Chai-Lab项目多GPU并行任务运行问题解析

2025-07-10 18:57:25作者：董灵辛Dennis

问题背景

在Chai-Lab项目中使用多GPU进行并行任务时，用户报告了一个常见的技术问题：当尝试将模型从默认的cuda:0设备切换到其他GPU设备（如cuda:1）时，系统会抛出运行时错误，提示"Expected all tensors to be on the same device, but found at least two devices"。

问题本质分析

这个问题的核心在于PyTorch框架对设备一致性的严格要求。当模型的不同部分或输入数据位于不同的GPU设备上时，PyTorch会拒绝执行计算操作。在Chai-Lab项目中，这个问题特别体现在以下几个方面：

模型导出时可能隐含了设备信息
状态字典中的张量没有正确迁移到目标设备
图计算节点中的设备参数未被更新

解决方案详解

临时解决方案：使用CUDA_VISIBLE_DEVICES

对于大多数用户来说，最简单的解决方案是使用环境变量CUDA_VISIBLE_DEVICES来控制进程可见的GPU设备。这种方法不需要修改代码中的设备指定：

# 在第一个终端中
CUDA_VISIBLE_DEVICES=0 python ./examples/predict_structure.py

# 在第二个终端中
CUDA_VISIBLE_DEVICES=1 python ./examples/predict_structure.py

这种方法下，代码中仍然可以保持使用cuda:0的写法，但实际上会映射到不同的物理GPU上。

根本解决方案：修改模型加载逻辑

对于需要直接指定不同GPU设备的场景（如分布式训练），需要对模型加载逻辑进行修改。关键点在于：

遍历导出程序的计算图节点，更新所有设备参数
将状态字典中的所有张量迁移到目标设备
确保整个模型最终位于目标设备上

以下是经过验证的修改方案：

def load_exported(comp_key: str, device: torch.device) -> torch.nn.Module:
    local_path = chai1_component(comp_key)
    exported_program = torch.export.load(local_path)

    # 更新计算图中所有节点的设备参数
    for node in exported_program.graph.nodes:
        if "device" in node.kwargs:
            kwargs = node.kwargs.copy()
            kwargs["device"] = device
            node.kwargs = kwargs

    # 迁移状态字典中的所有张量
    for k, v in exported_program.state_dict.items():
        if isinstance(v, torch.nn.Parameter):
            exported_program._state_dict[k] = torch.nn.Parameter(v.to(device))
        else:
            exported_program._state_dict[k] = v.to(device)
    
    exported_program = exported_program.module()
    return exported_program.to(device)  # 关键：确保整个模型位于目标设备

__任务说明__: 把上面这篇讲多GPU运行问题的文章里，从“def load_exported(comp_key: str, device: torch.device)”到“kwargs = node.kwargs.copy()”之间的文字一字不改地抄写下来，开头和结尾这两处也要包括在内。

__所给数据__:
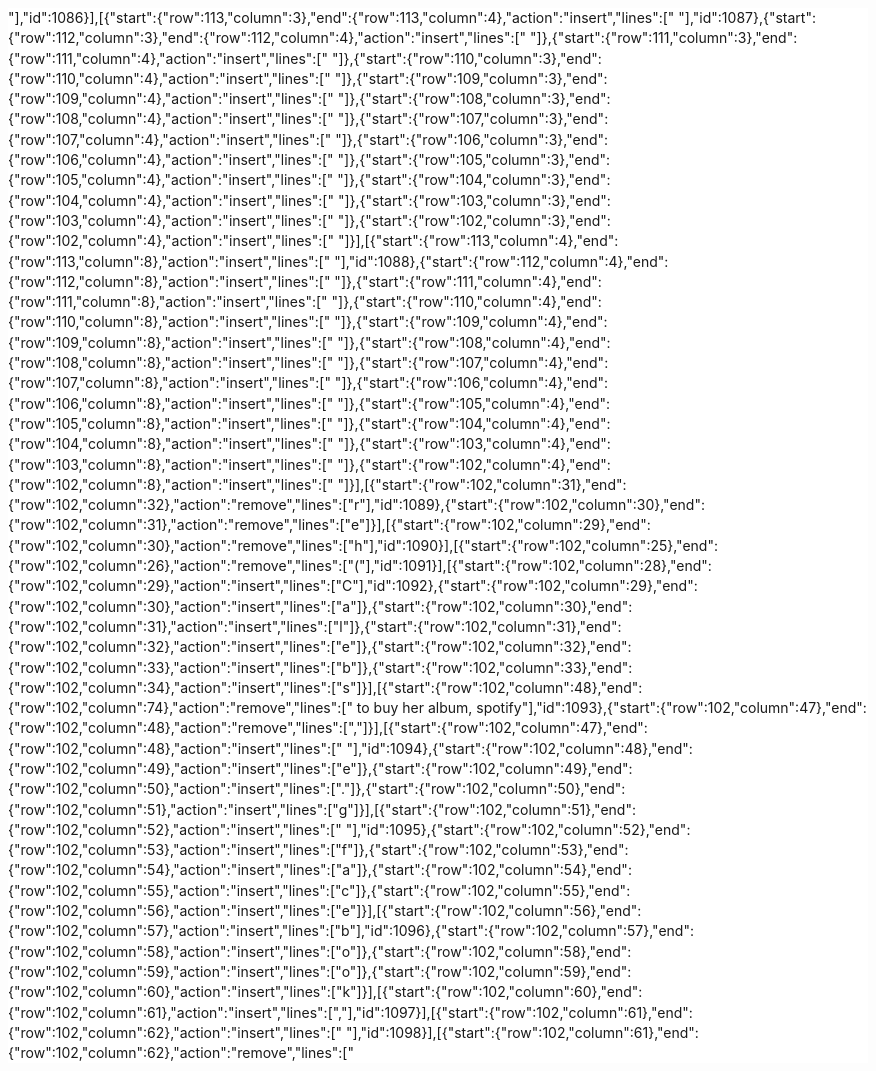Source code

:<p>"],"id":1086}],[{"start":{"row":113,"column":3},"end":{"row":113,"column":4},"action":"insert","lines":[" "],"id":1087},{"start":{"row":112,"column":3},"end":{"row":112,"column":4},"action":"insert","lines":[" "]},{"start":{"row":111,"column":3},"end":{"row":111,"column":4},"action":"insert","lines":[" "]},{"start":{"row":110,"column":3},"end":{"row":110,"column":4},"action":"insert","lines":[" "]},{"start":{"row":109,"column":3},"end":{"row":109,"column":4},"action":"insert","lines":[" "]},{"start":{"row":108,"column":3},"end":{"row":108,"column":4},"action":"insert","lines":[" "]},{"start":{"row":107,"column":3},"end":{"row":107,"column":4},"action":"insert","lines":[" "]},{"start":{"row":106,"column":3},"end":{"row":106,"column":4},"action":"insert","lines":[" "]},{"start":{"row":105,"column":3},"end":{"row":105,"column":4},"action":"insert","lines":[" "]},{"start":{"row":104,"column":3},"end":{"row":104,"column":4},"action":"insert","lines":[" "]},{"start":{"row":103,"column":3},"end":{"row":103,"column":4},"action":"insert","lines":[" "]},{"start":{"row":102,"column":3},"end":{"row":102,"column":4},"action":"insert","lines":[" "]}],[{"start":{"row":113,"column":4},"end":{"row":113,"column":8},"action":"insert","lines":["    "],"id":1088},{"start":{"row":112,"column":4},"end":{"row":112,"column":8},"action":"insert","lines":["    "]},{"start":{"row":111,"column":4},"end":{"row":111,"column":8},"action":"insert","lines":["    "]},{"start":{"row":110,"column":4},"end":{"row":110,"column":8},"action":"insert","lines":["    "]},{"start":{"row":109,"column":4},"end":{"row":109,"column":8},"action":"insert","lines":["    "]},{"start":{"row":108,"column":4},"end":{"row":108,"column":8},"action":"insert","lines":["    "]},{"start":{"row":107,"column":4},"end":{"row":107,"column":8},"action":"insert","lines":["    "]},{"start":{"row":106,"column":4},"end":{"row":106,"column":8},"action":"insert","lines":["    "]},{"start":{"row":105,"column":4},"end":{"row":105,"column":8},"action":"insert","lines":["    "]},{"start":{"row":104,"column":4},"end":{"row":104,"column":8},"action":"insert","lines":["    "]},{"start":{"row":103,"column":4},"end":{"row":103,"column":8},"action":"insert","lines":["    "]},{"start":{"row":102,"column":4},"end":{"row":102,"column":8},"action":"insert","lines":["    "]}],[{"start":{"row":102,"column":31},"end":{"row":102,"column":32},"action":"remove","lines":["r"],"id":1089},{"start":{"row":102,"column":30},"end":{"row":102,"column":31},"action":"remove","lines":["e"]}],[{"start":{"row":102,"column":29},"end":{"row":102,"column":30},"action":"remove","lines":["h"],"id":1090}],[{"start":{"row":102,"column":25},"end":{"row":102,"column":26},"action":"remove","lines":["("],"id":1091}],[{"start":{"row":102,"column":28},"end":{"row":102,"column":29},"action":"insert","lines":["C"],"id":1092},{"start":{"row":102,"column":29},"end":{"row":102,"column":30},"action":"insert","lines":["a"]},{"start":{"row":102,"column":30},"end":{"row":102,"column":31},"action":"insert","lines":["l"]},{"start":{"row":102,"column":31},"end":{"row":102,"column":32},"action":"insert","lines":["e"]},{"start":{"row":102,"column":32},"end":{"row":102,"column":33},"action":"insert","lines":["b"]},{"start":{"row":102,"column":33},"end":{"row":102,"column":34},"action":"insert","lines":["s"]}],[{"start":{"row":102,"column":48},"end":{"row":102,"column":74},"action":"remove","lines":[" to buy her album, spotify"],"id":1093},{"start":{"row":102,"column":47},"end":{"row":102,"column":48},"action":"remove","lines":[","]}],[{"start":{"row":102,"column":47},"end":{"row":102,"column":48},"action":"insert","lines":[" "],"id":1094},{"start":{"row":102,"column":48},"end":{"row":102,"column":49},"action":"insert","lines":["e"]},{"start":{"row":102,"column":49},"end":{"row":102,"column":50},"action":"insert","lines":["."]},{"start":{"row":102,"column":50},"end":{"row":102,"column":51},"action":"insert","lines":["g"]}],[{"start":{"row":102,"column":51},"end":{"row":102,"column":52},"action":"insert","lines":[" "],"id":1095},{"start":{"row":102,"column":52},"end":{"row":102,"column":53},"action":"insert","lines":["f"]},{"start":{"row":102,"column":53},"end":{"row":102,"column":54},"action":"insert","lines":["a"]},{"start":{"row":102,"column":54},"end":{"row":102,"column":55},"action":"insert","lines":["c"]},{"start":{"row":102,"column":55},"end":{"row":102,"column":56},"action":"insert","lines":["e"]}],[{"start":{"row":102,"column":56},"end":{"row":102,"column":57},"action":"insert","lines":["b"],"id":1096},{"start":{"row":102,"column":57},"end":{"row":102,"column":58},"action":"insert","lines":["o"]},{"start":{"row":102,"column":58},"end":{"row":102,"column":59},"action":"insert","lines":["o"]},{"start":{"row":102,"column":59},"end":{"row":102,"column":60},"action":"insert","lines":["k"]}],[{"start":{"row":102,"column":60},"end":{"row":102,"column":61},"action":"insert","lines":[","],"id":1097}],[{"start":{"row":102,"column":61},"end":{"row":102,"column":62},"action":"insert","lines":[" "],"id":1098}],[{"start":{"row":102,"column":61},"end":{"row":102,"column":62},"action":"remove","lines":["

__回答__:
def load_exported(comp_key: str, device: torch.device) -> torch.nn.Module:
    local_path = chai1_component(comp_key)
    exported_program = torch.export.load(local_path)

    # 更新计算图中所有节点的设备参数
    for node in exported_program.graph.nodes:
        if "device" in node.kwargs:
            kwargs = node.kwargs.copy()